Ohio payday lenders look for options

Friday, Nov 14, 2008

The payday loan industry -- stung at the Ohio ballot box with a strict new law -- is looking for other ways to do business, prompting consumer advocates to worry that lenders are finding a way around the election results.

Lenders are focusing more on services like pawn brokering and gold buying, and some are applying for licenses under other Ohio loan laws. Consumer advocates plan to take a close look at what lenders are doing.

Payday loans work this way: A borrower goes to a check-cashing company and writes a check. The company gives the person cash, minus a fee, and agrees not to cash the check until his or her payday.

Voters on Nov. 4 approved a new law that cuts the annual percentage rate that payday lenders can charge from an average 391 percent annual rate to 28 percent, and limits the number of loans customers can take to four per year. It is among the strictest laws in the country.
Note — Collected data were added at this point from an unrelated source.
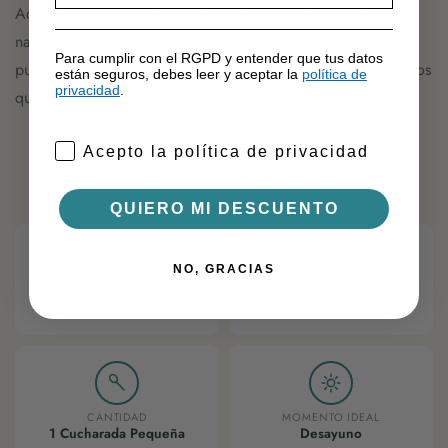
Además, las combinaciones de este Pu erh (Té rojo) con
naranja, fresas y vainilla son innumerables. Lo mejor que
Para cumplir con el RGPD y entender que tus datos
puedes hacer es probarlo con lo que se te ocurra y contarnos
están seguros, debes leer y aceptar la
política de
privacidad
.
que te ha parecido.
Acepto la política de privacidad
¿Cómo tomarlo?
QUIERO MI DESCUENTO
NO, GRACIAS
TEMPERATURA
TIEMPO
100ºC
3-4 min
CANTIDAD
MOMENTO IDEAL
1 Cucharada Pequeña
Desayuno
Delaware's Legislature moved to restrict payday loans several years ago, forbidding lenders from "rolling over" unpaid balances of loans more than four times, and demanding that debtors have the right to pay off the loan without charge by the end of the next business day.

Lenders also are not permitted to "pursue or threaten to pursue criminal action" for a paid loan, must provide applications in both Spanish and English, and spell out the potential of additional fees if the loan is "rolled over."